Meta-analysis of three trials with 443 children revealed that fluoride varnish prevents caries in milk teeth (dmft) with a Prevented fractions of 0.72 (0.51 – 0.94). This means 72 % fewer teeth with caries in the fluoride varnish group. Moderate quality (⊕⊕⊕⊝).
Five trials reported on the risk of developing new caries in milk teeth. The intervention groups received either fluoride varnish or fluoride varnish and counselling. The meta-analysis of five trials with 1127 children revealed a risk reduction of new caries risk ratio: 0.75 (0.55 – 1.01)). Low quality (⊕⊕⊝⊝).
We do not know if fluoride varnish leads to infections or poisoning because none of the studies reported this outcome. Six trials with 2 738 children reported side effects or other adverse events. One case was reported in the placebo-group and two cases of in the fluoride varnish group. Thus, we conclude that fluoride varnish seems to have few or no side effects or other adverse events. Low quality (⊕⊕⊝⊝).
Fluoride varnish for children under three years probably reduces caries in milk teeth. None of the trails were performed in Norway, but one was performed in Sweden in the 1970’s. Fluoride varnish was used much the same way across studies. We assume no difference in effect for Norwegian children.

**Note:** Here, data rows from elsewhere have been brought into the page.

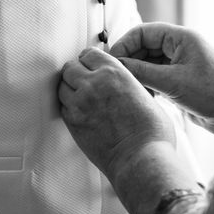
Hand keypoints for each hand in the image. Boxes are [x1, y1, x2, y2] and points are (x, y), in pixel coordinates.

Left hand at [58, 47, 174, 180]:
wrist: (140, 159)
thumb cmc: (151, 132)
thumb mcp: (145, 95)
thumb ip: (127, 83)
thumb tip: (121, 83)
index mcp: (114, 73)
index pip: (89, 54)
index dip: (90, 60)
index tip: (92, 65)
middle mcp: (93, 84)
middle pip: (70, 67)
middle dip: (76, 72)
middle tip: (84, 80)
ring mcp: (79, 104)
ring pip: (62, 86)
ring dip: (70, 88)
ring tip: (81, 96)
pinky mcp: (72, 123)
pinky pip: (62, 106)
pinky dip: (68, 106)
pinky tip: (80, 111)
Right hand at [110, 23, 213, 134]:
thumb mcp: (173, 83)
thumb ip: (142, 72)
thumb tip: (117, 65)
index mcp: (183, 38)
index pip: (143, 32)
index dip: (124, 45)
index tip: (111, 61)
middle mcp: (182, 47)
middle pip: (145, 47)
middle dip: (129, 60)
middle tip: (116, 77)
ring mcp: (182, 64)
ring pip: (149, 63)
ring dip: (138, 74)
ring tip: (129, 88)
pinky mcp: (182, 80)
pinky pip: (157, 76)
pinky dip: (147, 84)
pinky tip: (141, 95)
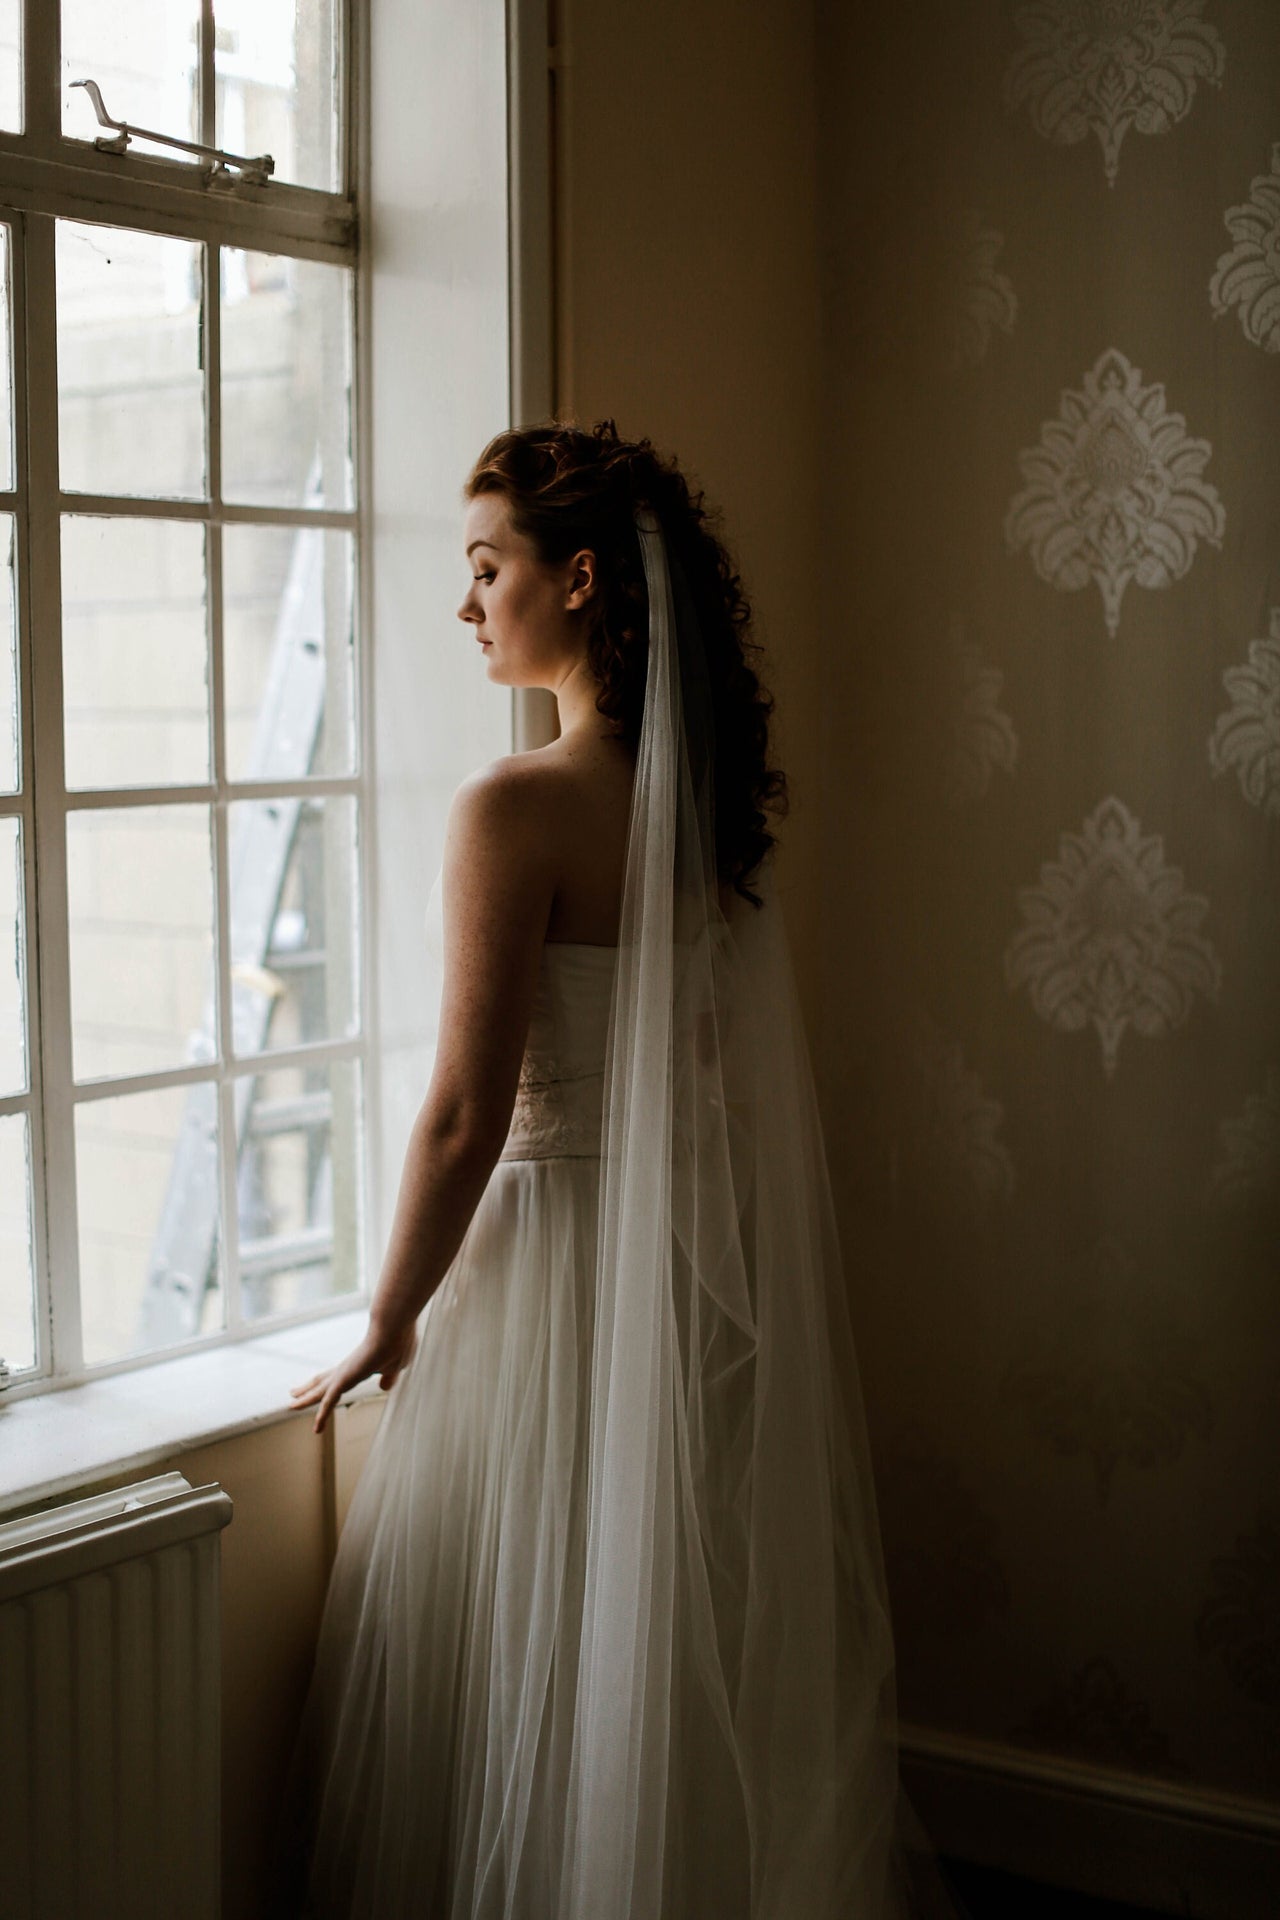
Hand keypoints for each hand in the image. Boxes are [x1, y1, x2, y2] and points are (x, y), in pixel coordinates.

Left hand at [289, 1316, 418, 1434]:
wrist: (394, 1330)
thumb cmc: (398, 1343)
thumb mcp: (396, 1366)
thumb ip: (388, 1377)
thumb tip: (384, 1386)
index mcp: (358, 1365)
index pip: (337, 1376)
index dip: (327, 1381)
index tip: (318, 1385)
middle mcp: (347, 1368)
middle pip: (322, 1381)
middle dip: (308, 1388)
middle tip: (293, 1393)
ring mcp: (344, 1373)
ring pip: (320, 1391)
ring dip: (306, 1399)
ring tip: (291, 1405)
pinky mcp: (345, 1379)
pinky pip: (329, 1402)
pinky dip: (322, 1415)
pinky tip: (317, 1428)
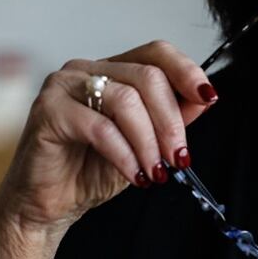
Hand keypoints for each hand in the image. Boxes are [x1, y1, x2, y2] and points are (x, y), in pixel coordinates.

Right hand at [0, 40, 219, 239]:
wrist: (48, 205)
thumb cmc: (91, 171)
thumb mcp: (145, 144)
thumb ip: (171, 119)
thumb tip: (205, 98)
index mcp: (112, 71)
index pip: (155, 53)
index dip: (186, 71)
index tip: (209, 97)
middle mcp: (87, 70)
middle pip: (146, 77)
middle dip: (171, 122)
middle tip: (179, 158)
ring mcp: (63, 85)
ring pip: (125, 100)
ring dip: (148, 142)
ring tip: (155, 172)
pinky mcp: (47, 110)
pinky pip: (100, 127)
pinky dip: (124, 154)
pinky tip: (134, 175)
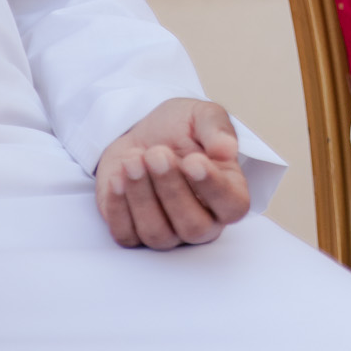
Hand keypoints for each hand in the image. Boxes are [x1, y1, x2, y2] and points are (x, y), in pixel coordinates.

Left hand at [96, 98, 249, 249]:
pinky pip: (127, 235)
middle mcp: (203, 221)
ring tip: (132, 159)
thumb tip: (228, 149)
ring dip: (142, 195)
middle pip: (194, 227)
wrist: (140, 134)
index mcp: (229, 192)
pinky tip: (118, 177)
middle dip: (172, 189)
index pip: (233, 206)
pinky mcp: (134, 235)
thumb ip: (218, 128)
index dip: (215, 188)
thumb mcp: (202, 115)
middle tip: (156, 153)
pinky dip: (119, 206)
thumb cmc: (179, 128)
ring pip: (158, 233)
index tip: (193, 161)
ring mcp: (169, 233)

Our conclusion is in line with that of the authors of the Cochrane-review who concluded that fluoride varnish two to four times a year leads to a reduction of caries in both milk teeth and permanent teeth. There is a risk that relevant studies were lost in our systematic search, but we find it unlikely that any potential missing trials would have substantially changed our conclusion.
Fluoride varnish for children under three years probably reduce caries in milk teeth.